The community is currently in transition. Millsap’s vision for the church is radical and it “goes beyond the reality of where the church is right now,” says Graber. Even so, there was much for Graber to glean from the congregation.
“There’s so much wisdom in the church, so many stories, so many awesome things that have happened,” she says.
“It was sad to not go through the whole journey with them – I only saw one small part of it,” she adds.
For Sarah Pohl, junior from Moundridge, it was also difficult to leave her MIP placement at First Mennonite Church of Reedley, Calif.

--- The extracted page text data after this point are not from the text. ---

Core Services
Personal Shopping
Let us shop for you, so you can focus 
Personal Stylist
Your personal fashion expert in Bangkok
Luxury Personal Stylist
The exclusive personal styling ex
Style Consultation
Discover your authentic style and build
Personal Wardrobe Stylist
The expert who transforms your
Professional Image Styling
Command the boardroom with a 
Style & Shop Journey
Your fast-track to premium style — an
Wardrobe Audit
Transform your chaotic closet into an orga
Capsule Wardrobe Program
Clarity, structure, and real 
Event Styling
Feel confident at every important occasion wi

“The overall acceptance – it wowed me,” Pohl says. “I have never felt that much acceptance in one place. Just thinking about it makes me want to cry. You felt a part of a family and that was really hard to leave. I’ve never been in a place where it’s been so hard to say goodbye.”

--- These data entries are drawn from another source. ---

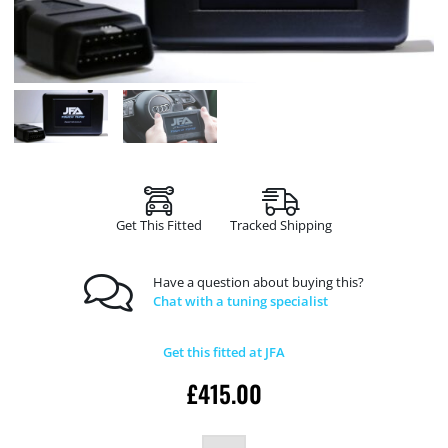
Get This Fitted
Tracked Shipping
Have a question about buying this?
Chat with a tuning specialist
Get this fitted at JFA
£
415.00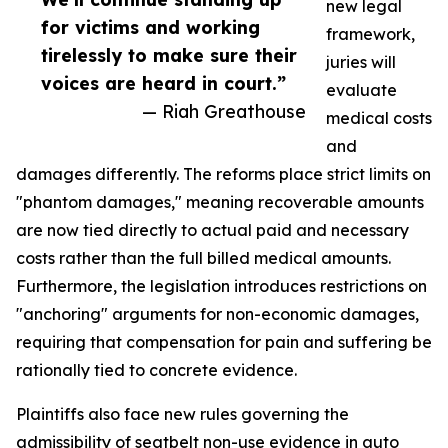
new legal
for victims and working
framework,
tirelessly to make sure their
juries will
voices are heard in court.”
evaluate
— Riah Greathouse
medical costs
and
damages differently. The reforms place strict limits on
"phantom damages," meaning recoverable amounts
are now tied directly to actual paid and necessary
costs rather than the full billed medical amounts.
Furthermore, the legislation introduces restrictions on
"anchoring" arguments for non-economic damages,
requiring that compensation for pain and suffering be
rationally tied to concrete evidence.
Plaintiffs also face new rules governing the
admissibility of seatbelt non-use evidence in auto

Pohl participated in and enjoyed Associated Mennonite Biblical Seminary’s Explore program as a high school student, so.MIP seemed like a natural progression for her.
“I’m not sure if I want to be a pastor or not,” she says, “but I know it’s a direction my life can take. I know it’s an opportunity for me to grow as a person and for my faith to grow. Plus, it’s a wonderful opportunity to travel.”

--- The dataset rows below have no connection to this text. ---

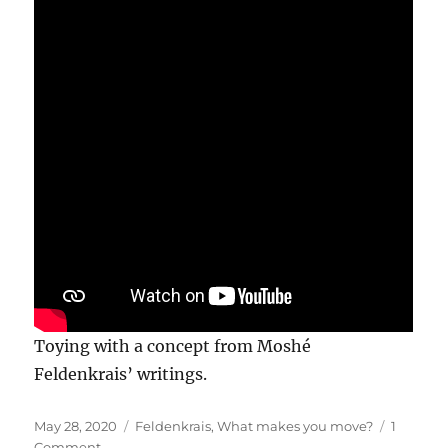
Toying with a concept from Moshé
Feldenkrais’ writings.
Posted
Categories
May 28, 2020
Feldenkrais
,
What makes you move?
1
on
on
Comment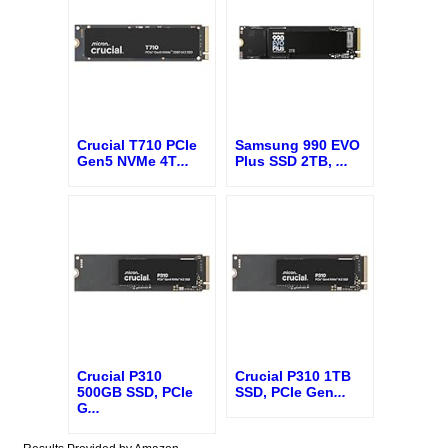
Crucial T710 PCIe
Samsung 990 EVO
Gen5 NVMe 4T
...
Plus SSD 2TB,
...
Crucial P310
Crucial P310 1TB
500GB SSD, PCIe
SSD, PCIe Gen
...
G
...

While at First Mennonite, Pohl led Vacation Bible School, gained experience in peaceful conflict resolution and counseled at Camp Keola.
One of Pohl’s most memorable moments occurred at camp. After a camper was left unconscious by a collision in a soccer game, the camp prayed together for three hours. The camper regained consciousness before ambulances arrived and fully recovered afterward.
“It’s amazing how this community can come together in prayer,” says Pohl.
The act of prayer was a highlight for John Miller, senior from Partridge, whose MIP experience took place at Christ Community Church in Des Moines, Iowa.
“Learning that I didn’t and still don’t know how to pray was very significant,” he says. “I had the assumption that if I prayed sincerely and spontaneously then that was what prayer came down to. I think that it does to a degree and that’s significant and incredibly important. But I also think there’s something to be learned from the disciples who said, ‘Jesus, teach us how to pray.’ They didn’t have the assumption that they knew how to pray.”
Miller has no immediate intention to become a pastor, he says, but he continues to focus on prayer, leading fellow Bethel students weekly in praying the Divine Office from a Catholic prayer book.
Graber preached two sermons at Community Mennonite Church and received most affirmations for both. At this point, she says she is hesitant to enter formal ministry.
“I feel called to play an active part in the church and I love knowing how the church works,” she says. “They tell me I preach good sermons, but we know that’s not the primary role of a pastor.”
Graber plans to formally pursue work in the field of her primary major, psychology.
Regehr says he was surprised by the outcome of his MIP experience.
“I made it pretty clear that I was going into the program hoping and expecting to hear God calling me away from pastoral ministry and that did not happen,” he says. “I now feel very clearly that God is calling me to pastoral ministry. I’m not sure what that means, but the next step is seminary.”
MIP is a joint program of Mennonite Church USA and the MC USA-affiliated colleges to help college-age young adults consider pastoral ministry as a vocation. Students are placed in Mennonite congregations although they do not have to be Mennonite to participate in MIP. Bethel College has had at least one student in MIP every year since the program started at Bethel in 1987.